L'histoire :
Un matin, dans le métro bondé, Lily se retrouve collée à un Gwailo (un blanc). Jusqu’ici agacé par cette affluence matinale et les odeurs de transpiration parmi les voyageurs serrés comme des sardines, le jeune homme se dit qu’il a finalement la chance d’être plaqué à la plus belle femme de Hong Kong. Tout à savourer le moment, il ne remarque pas que le wagon s’est vidé et qu’il n’y a plus de raison à rester collé à la jeune femme. Lily, elle, ne manque pas de lui faire remarquer… Emporté par son attirance, le jeune homme se présente sans ménagement et reçoit une claque appuyée en réponse. Il sort pourtant de la rame sur les talons de Lily, fermement décidé à ne pas se laisser décourager par son attitude pour le moins négative. Finalement, il joue sa dernière carte, en criant à qui veut l’entendre que, puisque c’est comme ça, il partagera le million de dollar dont il a hérité avec quelqu’un d’autre ! Effet immédiat : il obtient le numéro de téléphone de la jeune femme ! Pour autant, quand il lui demande s’il y a une relation de cause à effet, une nouvelle bonne baffe lui rappelle que la conquête sera pour le moins ardue…

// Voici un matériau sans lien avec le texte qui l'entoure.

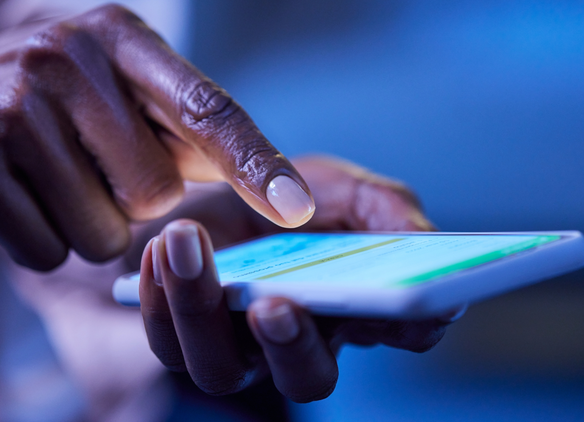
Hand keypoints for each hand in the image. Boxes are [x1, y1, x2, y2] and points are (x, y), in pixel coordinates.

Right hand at [0, 4, 312, 269]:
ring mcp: (10, 109)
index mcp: (119, 36)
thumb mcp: (117, 82)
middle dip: (135, 199)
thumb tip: (270, 188)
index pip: (206, 106)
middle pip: (158, 194)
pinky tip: (17, 196)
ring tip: (51, 177)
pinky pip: (47, 252)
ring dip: (90, 224)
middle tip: (91, 163)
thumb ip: (186, 126)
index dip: (256, 161)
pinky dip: (43, 240)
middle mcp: (65, 59)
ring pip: (105, 233)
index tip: (297, 208)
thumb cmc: (51, 96)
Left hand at [138, 156, 464, 401]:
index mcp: (350, 305)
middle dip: (293, 348)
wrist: (205, 187)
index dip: (412, 325)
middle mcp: (296, 340)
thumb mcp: (336, 184)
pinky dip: (161, 295)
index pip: (399, 333)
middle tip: (276, 306)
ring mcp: (234, 346)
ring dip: (201, 310)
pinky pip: (166, 341)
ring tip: (186, 241)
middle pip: (305, 378)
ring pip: (220, 369)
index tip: (412, 301)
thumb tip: (422, 237)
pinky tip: (161, 247)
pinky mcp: (178, 335)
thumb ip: (382, 206)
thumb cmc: (279, 194)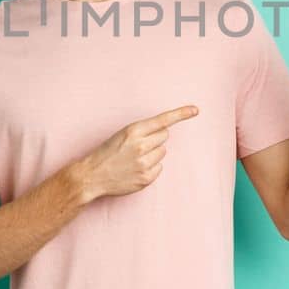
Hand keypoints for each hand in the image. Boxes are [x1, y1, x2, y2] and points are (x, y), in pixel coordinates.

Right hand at [76, 105, 198, 198]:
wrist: (92, 176)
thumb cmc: (107, 152)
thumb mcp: (121, 134)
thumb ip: (143, 131)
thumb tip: (165, 132)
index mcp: (133, 131)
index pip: (162, 120)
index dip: (181, 114)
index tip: (196, 110)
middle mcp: (141, 146)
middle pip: (164, 136)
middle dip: (155, 138)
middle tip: (139, 145)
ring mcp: (144, 163)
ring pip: (163, 151)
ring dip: (153, 153)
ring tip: (134, 158)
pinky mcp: (146, 178)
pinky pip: (160, 167)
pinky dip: (151, 167)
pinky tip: (136, 169)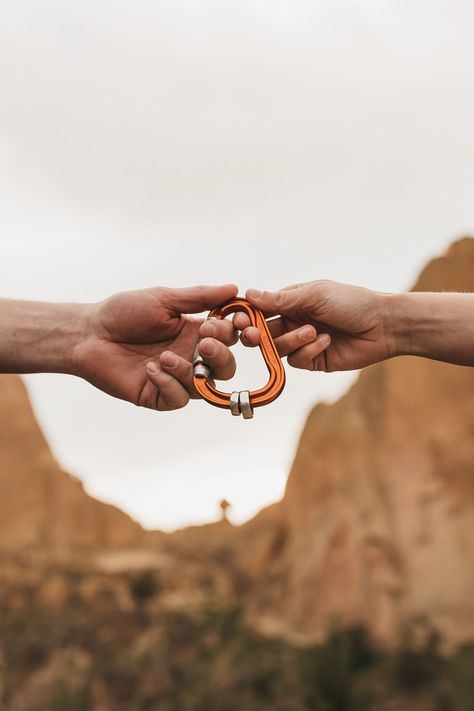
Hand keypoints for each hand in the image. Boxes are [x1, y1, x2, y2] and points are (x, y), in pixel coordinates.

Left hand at [74, 284, 238, 409]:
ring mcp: (175, 378)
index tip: (237, 322)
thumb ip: (199, 297)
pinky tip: (151, 370)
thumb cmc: (123, 312)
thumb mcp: (163, 299)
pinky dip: (170, 384)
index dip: (238, 332)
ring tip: (163, 357)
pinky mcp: (157, 395)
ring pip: (205, 387)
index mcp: (195, 332)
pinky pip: (179, 399)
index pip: (230, 337)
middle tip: (204, 343)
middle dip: (221, 356)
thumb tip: (234, 288)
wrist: (88, 333)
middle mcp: (190, 356)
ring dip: (190, 370)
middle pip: (225, 368)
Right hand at [224, 281, 391, 371]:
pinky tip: (326, 341)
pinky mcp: (313, 360)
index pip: (259, 309)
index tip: (240, 321)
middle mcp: (293, 321)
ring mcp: (302, 342)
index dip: (247, 316)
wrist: (383, 326)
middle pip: (261, 333)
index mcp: (291, 301)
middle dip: (257, 335)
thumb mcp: (314, 295)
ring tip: (313, 331)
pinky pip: (297, 360)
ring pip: (277, 348)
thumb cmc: (351, 302)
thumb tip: (248, 294)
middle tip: (255, 336)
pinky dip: (308, 351)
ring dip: (291, 340)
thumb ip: (281, 299)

Ce qu'on en pense sur la planète BD :
Larry Feign, dessinateur et écrivain mondialement salué (Amnesty International…), publiait en 1986-87 dans le Hongkong Standard, Le monde de Lily Wong, une chronique « one strip » satirique sur les interactions anglo-chinoises d’avant le retour de la cité dans le giron territorial. Ici compilé en format 15 x 21, l’intégrale est un bijou dans son domaine. Bien que graphiquement anodines, les aventures de Lily recèlent un trésor d’humour délicat sur les relations hommes-femmes, au-delà du propos satirique local. Les personnages ont tous un caractère marqué, bien assorti au ton pince-sans-rire de l’ensemble. Et les gags s’enchainent au rythme soutenu imposé par un format qui rappelle celui des storiettas de Mafalda. Délibérément provocateur dans à peu près tous les domaines, Feign touche la corde sensible, dénonçant mine de rien les travers d’un système où l’intégration et les différences ethniques sont un sujet pour tous. Ainsi, les parents et le frère de Lily sont confrontés au fossé des cultures que la jeune femme semble prête à franchir en se laissant courtiser par un « gwailo », terme plus ou moins péjoratif qui désigne les blancs à Hongkong. Cette situation révèle les difficultés que rencontrent ceux qui s’affranchissaient des règles en vigueur et les oppositions butées auxquelles ils se confrontaient dans cette enclave qui fut britannique jusqu’en 1997. Le ton est tout simplement irrésistible. En un mélange d’humour à froid et d’austérité communiste déjà en lambeau à cette époque, l’auteur livre une perle de choix, intemporelle parce qu’impartiale et tendre envers le genre humain.